Initial bulk load to maintain replica in memsql and incremental changes

sandeep · August 22, 2020, 8:33pm

Looking for guidance on Memsql capabilities as a beginner to understand. Memsql is proposed for Fast Data Access for in memory operations and same data is maintained in respective source DBs. Proposed solution is get the updated events through Micro services to Memsql after the initial load from oracle DB. Also there could not be any integration between source DB to memsql. explored whitepapers /blog to get the exact details and need assistance in this regard.

Initial data sourcing from Oracle exadata to Memsql. Is it done through load data utility with .csv? if yes, what are all options are available for each entity which is combination of multiple oracle source tables.
Incremental data sourcing in case a new attribute/colum is added to the model. How we have to reflect these new columns data which exists in Memsql DB.
How to reflect the data fixes applied at source DB in Memsql.

hanson · August 27, 2020, 7:03pm

For initial bulk load into MemSQL, if you are moving less than 3-4 tables, it’s usually easiest to just put the data in CSV files and bulk load it in to MemSQL or use MemSQL pipelines to get it in.

For larger numbers of tables and/or large data volumes, consider MemSQL Replicate (SingleStore Replicate · SingleStore Documentation). If you are a qualified sales prospect (and it sounds like you may well be) then contact your sales engineer or account executive to get it. If you haven’t gotten connected with them yet, send mail to team@memsql.com and they’ll introduce you.

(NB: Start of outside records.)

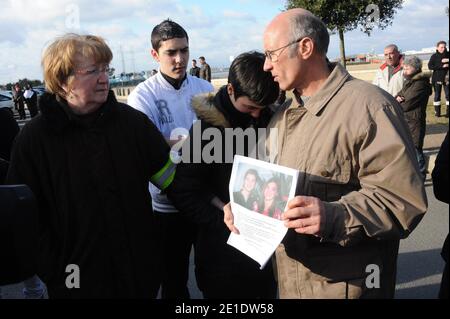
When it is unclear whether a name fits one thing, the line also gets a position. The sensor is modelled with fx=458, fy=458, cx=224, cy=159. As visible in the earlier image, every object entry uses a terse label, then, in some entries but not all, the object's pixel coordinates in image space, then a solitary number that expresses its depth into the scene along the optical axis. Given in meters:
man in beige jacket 1.68
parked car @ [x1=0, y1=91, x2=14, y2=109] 23.28
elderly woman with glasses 2.02
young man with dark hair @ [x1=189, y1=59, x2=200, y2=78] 20.63
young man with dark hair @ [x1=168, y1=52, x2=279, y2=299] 2.15
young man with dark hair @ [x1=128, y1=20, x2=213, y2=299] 2.97
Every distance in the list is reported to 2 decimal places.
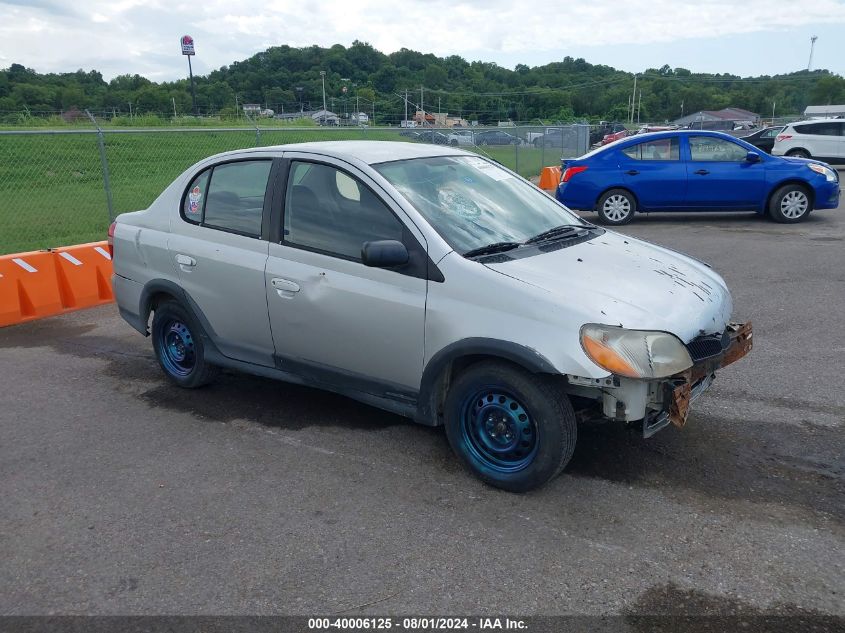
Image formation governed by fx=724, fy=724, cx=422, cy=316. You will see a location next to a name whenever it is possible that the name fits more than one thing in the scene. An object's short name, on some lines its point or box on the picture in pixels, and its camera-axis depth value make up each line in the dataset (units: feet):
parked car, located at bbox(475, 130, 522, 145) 71.20
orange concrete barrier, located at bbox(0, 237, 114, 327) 24.48
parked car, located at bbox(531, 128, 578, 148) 72.74
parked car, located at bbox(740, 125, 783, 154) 92.07
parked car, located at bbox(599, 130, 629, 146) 104.25
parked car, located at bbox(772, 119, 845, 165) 72.38
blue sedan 39.88
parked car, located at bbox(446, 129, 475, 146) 64.75
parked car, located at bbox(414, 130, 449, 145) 56.90
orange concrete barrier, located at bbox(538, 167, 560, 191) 57.21
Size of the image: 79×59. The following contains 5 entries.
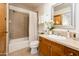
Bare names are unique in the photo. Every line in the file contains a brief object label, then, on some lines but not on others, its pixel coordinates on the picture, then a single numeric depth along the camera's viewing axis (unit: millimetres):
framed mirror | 1833
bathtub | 1760
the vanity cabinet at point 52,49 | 1588
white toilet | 1811
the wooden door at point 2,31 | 1734
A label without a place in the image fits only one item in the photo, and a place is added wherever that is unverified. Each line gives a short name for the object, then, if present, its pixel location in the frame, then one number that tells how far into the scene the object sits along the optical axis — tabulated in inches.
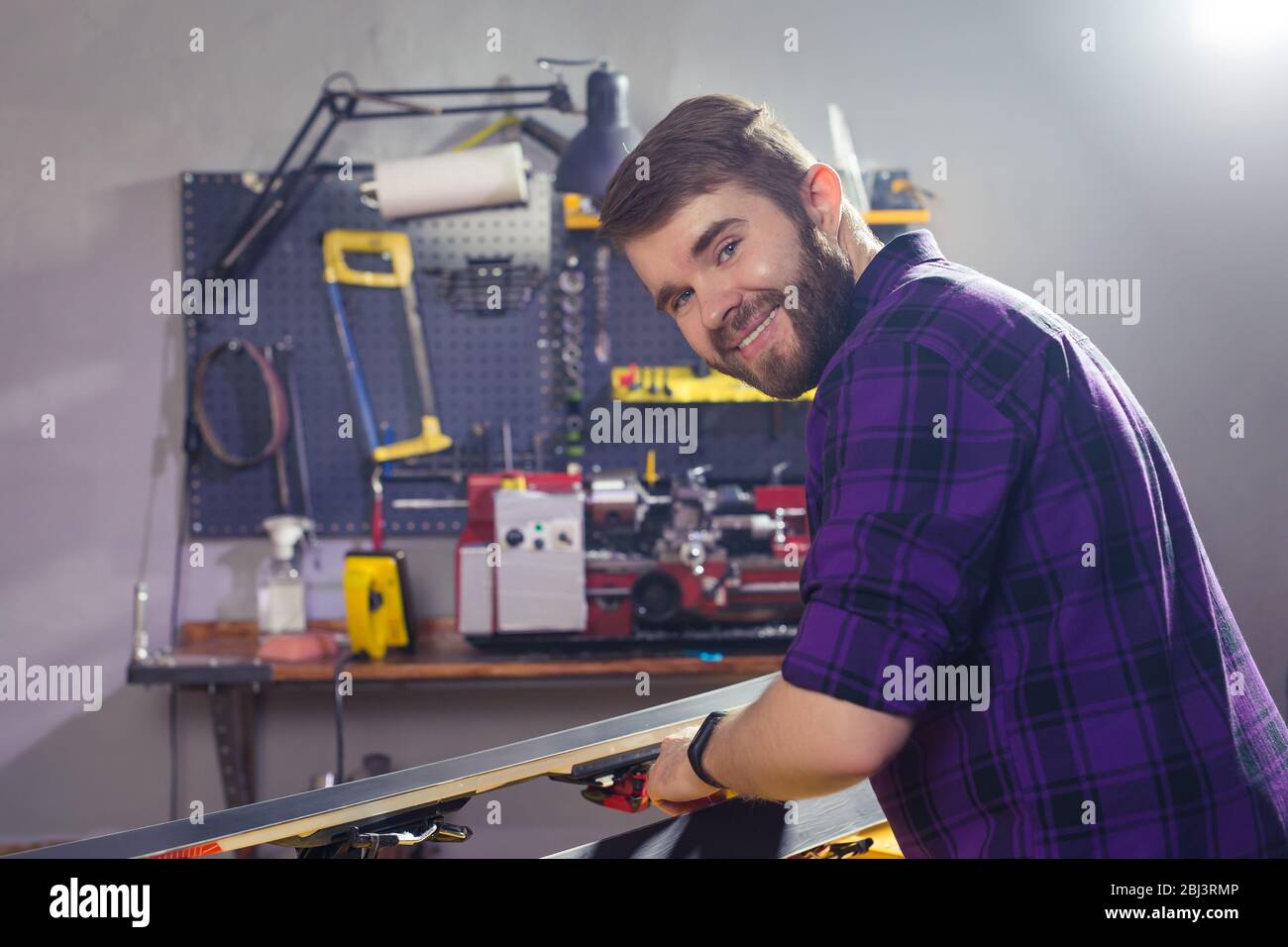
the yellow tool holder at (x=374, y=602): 104.1
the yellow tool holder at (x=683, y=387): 111.9
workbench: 99.6
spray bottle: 113.7
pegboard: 117.6
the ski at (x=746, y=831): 42.3
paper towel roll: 107.1
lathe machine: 101.3
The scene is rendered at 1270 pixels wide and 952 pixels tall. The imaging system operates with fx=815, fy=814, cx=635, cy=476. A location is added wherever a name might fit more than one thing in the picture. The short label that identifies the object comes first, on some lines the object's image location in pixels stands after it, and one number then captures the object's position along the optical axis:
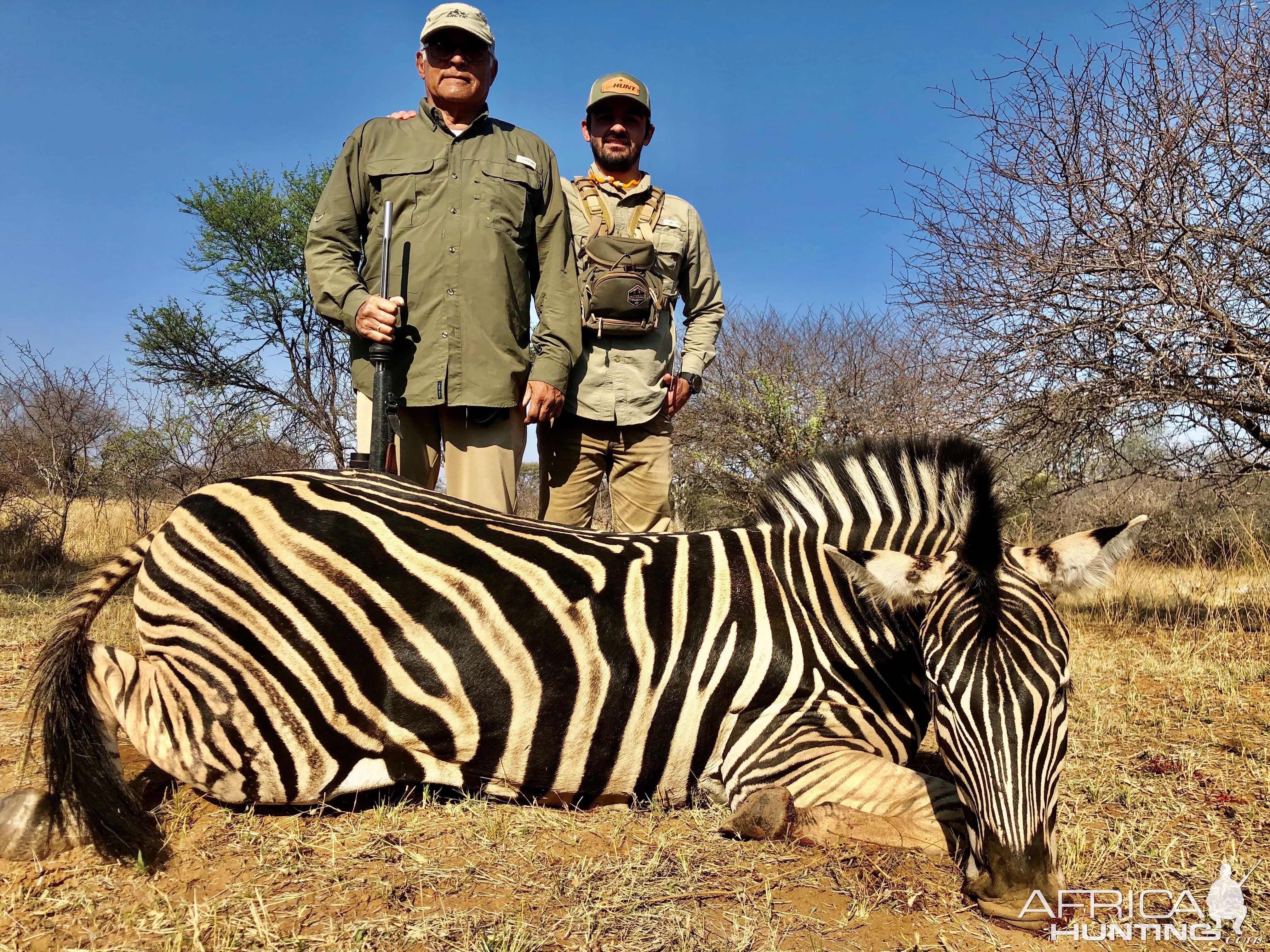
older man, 4.04
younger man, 4.66
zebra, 2.46
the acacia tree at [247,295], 16.89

For longer-term, ongoing change data capture (CDC) into MemSQL, most people are using custom code, application software-defined queues, sometimes using a tool like Kafka or other persistent queue product. But MemSQL Replicate can help with that in some scenarios (for paying customers – again, contact your sales rep.). And there are several CDC products out there that can help.

sandeep · August 28, 2020, 3:22pm

@hanson : Thanks for details and as i understand “Replicate” can use it for continuous data ingestion : Real time CDC events from Oracle to memSQL. Will explore the Pipelines to feed one time data and after that ,feed real events through kafka (via spark if needed )enablers to memSQL DB . Will get in touch with team experts if we may need further assistance in this regard.